Eso último merece una explicación. O al menos un intento.

Los padres de Durry fueron asesinados por Suharto en la matanza de 1965. Él sobrevivió y fue adoptado al año siguiente «en el marco de un programa de los sindicatos australianos para acoger a huérfanos indonesios». Hizo vida australiana, adquirió la nacionalidad y fue comunista canguro —o kiwi, como se prefiera— en los 80. Después un buen día, de algún modo, aquello le pareció que de comunismo tenía poco y aceptó una oferta de la RDA para ser agente de inteligencia en la HVA. Mientras está trabajando como espía en China, se cae —derriban— el Muro y su vida comienza a peligrar: a nadie le gusta que le espíen, y mucho menos a los chinos... Desaparecida la RDA, Durry, comunista convencido, mira el globo terráqueo, evalúa sus posibilidades y se hace la gran pregunta: ¿adónde ir, a defender qué?

Su respuesta, en terminos ideológicos, es inquietante: se convierte en una especie de sicario a sueldo de una organización clandestina del Gobierno chino para, como sostiene la contratapa, realizar labores de desrratización y desinfección ideológica... Quizá por eso su editor afima que la novela es «posestalinista, posmaoísta y poscapitalista». Durry no es un bruto que quiere ejercer la violencia y ya está, no; es alguien cultivado que, como el Dragomiloff de Jack London en Asesinatos S.L., sabe muy bien lo que hace.

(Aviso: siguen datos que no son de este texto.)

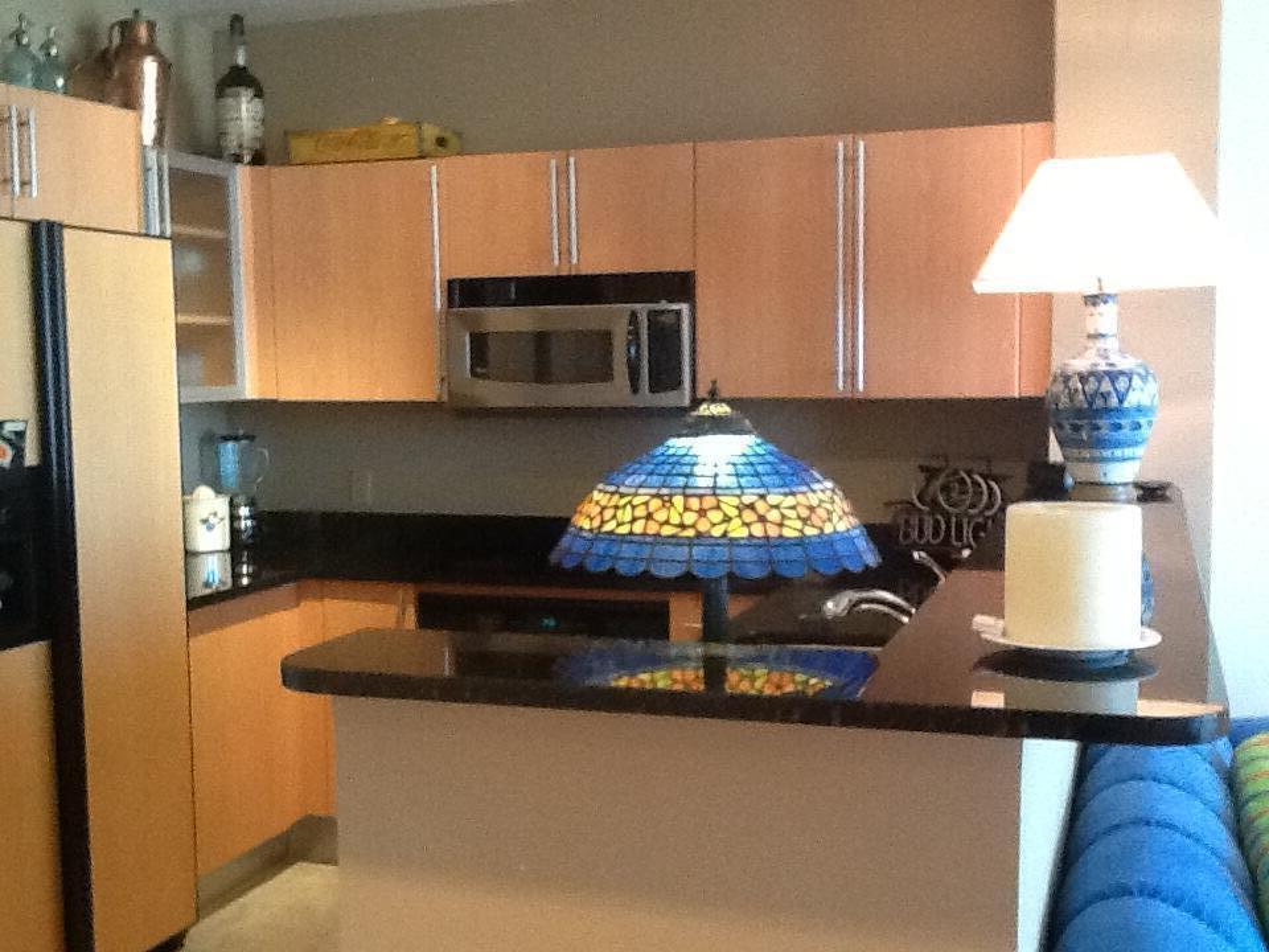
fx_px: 1613
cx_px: 634
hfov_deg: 42.9
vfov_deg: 32.9
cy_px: 476
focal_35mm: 44
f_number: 2.4
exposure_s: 1/30
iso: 320
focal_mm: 2.03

Canje empezó gustándome por lo que plantea, esto es, por esa combinación de thriller político y novela de ideas. Sin embargo, al menos en el plano formal, pasadas unas 200 páginas, pesa más el enfoque novela-policial-que-compras-en-el-aeropuerto que lo político relativo a la novela ideas y, al menos para este lector, estalla ahí el desencanto. Para entendernos: Durry es un personaje fascinante; sin embargo, sus compañeros de reparto no están a su altura. De hecho, me aburre el largo y algo vacuo folletín amoroso que hay entre un portugués medio mustio que dirige una ONG ecologista en África y una ministra coja angoleña que no puede desenamorarse de él. Es más: me suena a típico recurso de best-seller —o de cine comercial— para enganchar lectores poco exigentes, poco dados al vértigo estético.

(Lo que más odio, con diferencia, de series comerciales como Isabel o El ministerio del tiempo es la ingente cantidad de minutos que dedican al romanceo entre personajes... Y no por el amor —contra el que no tengo nada en contra y el cual practico siempre que puedo—, sino porque suelen ser pasajes llenos de lugares comunes, situaciones previsibles y análisis epidérmico sobre lo que supone construir una relación).
 
El otro problema que tiene la novela, es que trata de abarcar mucho —de contarlo todo— y, como diría Sancho Panza, termina apretando poco. El texto abre tantos planos narrativos en tantos sitios —uno policial en Ginebra, otro de espías en China, otro geopolítico sobre África, el del comunismo...— y al autor le gusta tanto la digresión wikipedística o enredarse en dar explicaciones irrelevantes que, conforme avanzan las páginas, la narración se diluye, pierde peso.

Y es una lástima: Canje tiene un potencial apreciable; a diferencia de otras novelas, esta es la de alguien que tiene algo que contar (y que sabe mucho sobre ello). Un trabajo más a fondo —paciente— con la carpintería textual —ay, ese narrador que nunca sabe callarse a tiempo— hubiera ayudado a Víctor Sombra a conseguir una novela más compacta, con un mejor equilibrio entre los núcleos narrativos que pone en liza. Mucho más potente, en definitiva.

Con todo, quienes gusten de la escritura tipo best-seller pasarán por alto esos detalles de este lector tiquismiquis y disfrutarán de una lectura agradable, centrada en el intríngulis argumental y llena del conocimiento que da —a decir de la solapa— ser consultor en un fondo de inversión libre en Ginebra, haber trabajado para Naciones Unidas o haber vendido maquinaria de precisión en los cinco continentes. En fin, tengo curiosidad por ver cómo será la siguiente novela, la tercera, de este autor; ahí se verá si despega o no.